------ Material to process

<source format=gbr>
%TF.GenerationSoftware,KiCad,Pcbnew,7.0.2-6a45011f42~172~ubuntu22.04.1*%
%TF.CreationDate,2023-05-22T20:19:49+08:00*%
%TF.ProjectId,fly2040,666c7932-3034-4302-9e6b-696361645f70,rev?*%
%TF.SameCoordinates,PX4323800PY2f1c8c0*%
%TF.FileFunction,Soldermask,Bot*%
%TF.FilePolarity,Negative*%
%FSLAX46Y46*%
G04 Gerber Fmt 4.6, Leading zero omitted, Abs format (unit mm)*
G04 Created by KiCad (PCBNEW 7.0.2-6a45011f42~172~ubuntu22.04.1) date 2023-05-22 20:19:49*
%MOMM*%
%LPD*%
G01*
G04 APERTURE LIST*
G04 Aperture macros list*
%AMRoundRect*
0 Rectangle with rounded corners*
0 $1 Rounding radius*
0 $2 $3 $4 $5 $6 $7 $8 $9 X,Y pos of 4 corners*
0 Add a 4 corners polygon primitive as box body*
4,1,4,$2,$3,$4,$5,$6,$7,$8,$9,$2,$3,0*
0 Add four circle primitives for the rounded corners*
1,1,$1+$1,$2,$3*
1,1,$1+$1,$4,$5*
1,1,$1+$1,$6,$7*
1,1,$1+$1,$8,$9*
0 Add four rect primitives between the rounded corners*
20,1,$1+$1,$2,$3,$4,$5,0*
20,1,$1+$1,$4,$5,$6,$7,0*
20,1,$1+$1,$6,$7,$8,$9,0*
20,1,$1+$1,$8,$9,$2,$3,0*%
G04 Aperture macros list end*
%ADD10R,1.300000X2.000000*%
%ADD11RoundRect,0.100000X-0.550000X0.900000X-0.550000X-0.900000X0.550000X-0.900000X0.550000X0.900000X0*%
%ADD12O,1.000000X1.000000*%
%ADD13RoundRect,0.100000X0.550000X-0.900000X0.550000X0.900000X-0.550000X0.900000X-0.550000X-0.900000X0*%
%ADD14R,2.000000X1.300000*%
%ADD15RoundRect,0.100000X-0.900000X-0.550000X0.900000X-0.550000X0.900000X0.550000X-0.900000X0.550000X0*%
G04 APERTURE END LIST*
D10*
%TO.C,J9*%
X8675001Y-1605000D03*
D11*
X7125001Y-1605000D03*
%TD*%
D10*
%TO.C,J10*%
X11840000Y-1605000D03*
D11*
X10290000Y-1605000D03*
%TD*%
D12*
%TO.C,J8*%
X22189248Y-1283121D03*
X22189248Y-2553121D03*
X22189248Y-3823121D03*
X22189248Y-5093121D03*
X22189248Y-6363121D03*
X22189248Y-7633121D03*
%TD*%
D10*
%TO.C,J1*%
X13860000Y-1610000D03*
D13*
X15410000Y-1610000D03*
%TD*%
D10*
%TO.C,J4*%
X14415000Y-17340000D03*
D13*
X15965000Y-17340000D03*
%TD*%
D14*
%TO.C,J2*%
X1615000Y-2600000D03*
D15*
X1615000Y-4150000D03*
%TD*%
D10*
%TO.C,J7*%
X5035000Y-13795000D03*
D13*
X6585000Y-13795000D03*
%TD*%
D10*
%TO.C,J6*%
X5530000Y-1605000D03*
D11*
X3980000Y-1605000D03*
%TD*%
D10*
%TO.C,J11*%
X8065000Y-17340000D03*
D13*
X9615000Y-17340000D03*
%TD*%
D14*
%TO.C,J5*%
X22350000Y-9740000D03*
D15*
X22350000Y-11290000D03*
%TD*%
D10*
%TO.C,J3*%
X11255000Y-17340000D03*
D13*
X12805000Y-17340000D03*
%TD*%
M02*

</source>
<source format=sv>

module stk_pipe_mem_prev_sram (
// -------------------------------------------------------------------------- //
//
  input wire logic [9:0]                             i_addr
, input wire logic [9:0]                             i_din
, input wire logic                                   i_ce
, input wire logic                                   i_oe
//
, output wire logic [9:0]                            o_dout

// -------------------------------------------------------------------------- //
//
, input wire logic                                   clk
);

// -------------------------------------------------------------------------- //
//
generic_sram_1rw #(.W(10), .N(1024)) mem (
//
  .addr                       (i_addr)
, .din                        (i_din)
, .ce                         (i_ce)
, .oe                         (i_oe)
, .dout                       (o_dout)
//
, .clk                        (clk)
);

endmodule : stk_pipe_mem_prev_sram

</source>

------------
------ Material to process

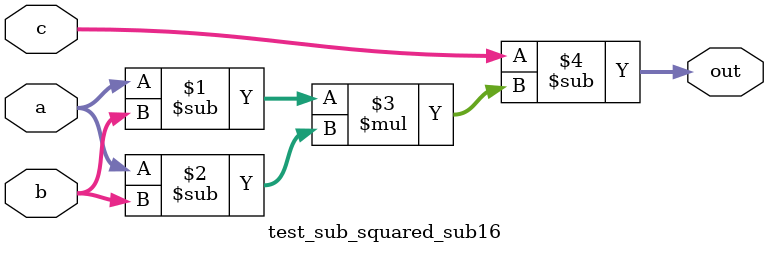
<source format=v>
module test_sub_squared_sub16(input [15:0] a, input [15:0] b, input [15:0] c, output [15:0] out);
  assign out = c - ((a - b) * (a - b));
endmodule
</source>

------------

Requirement:
Search the data above for the word "macros". Copy each line it is in.

Completed task:
G04 Aperture macros list*
G04 Aperture macros list end*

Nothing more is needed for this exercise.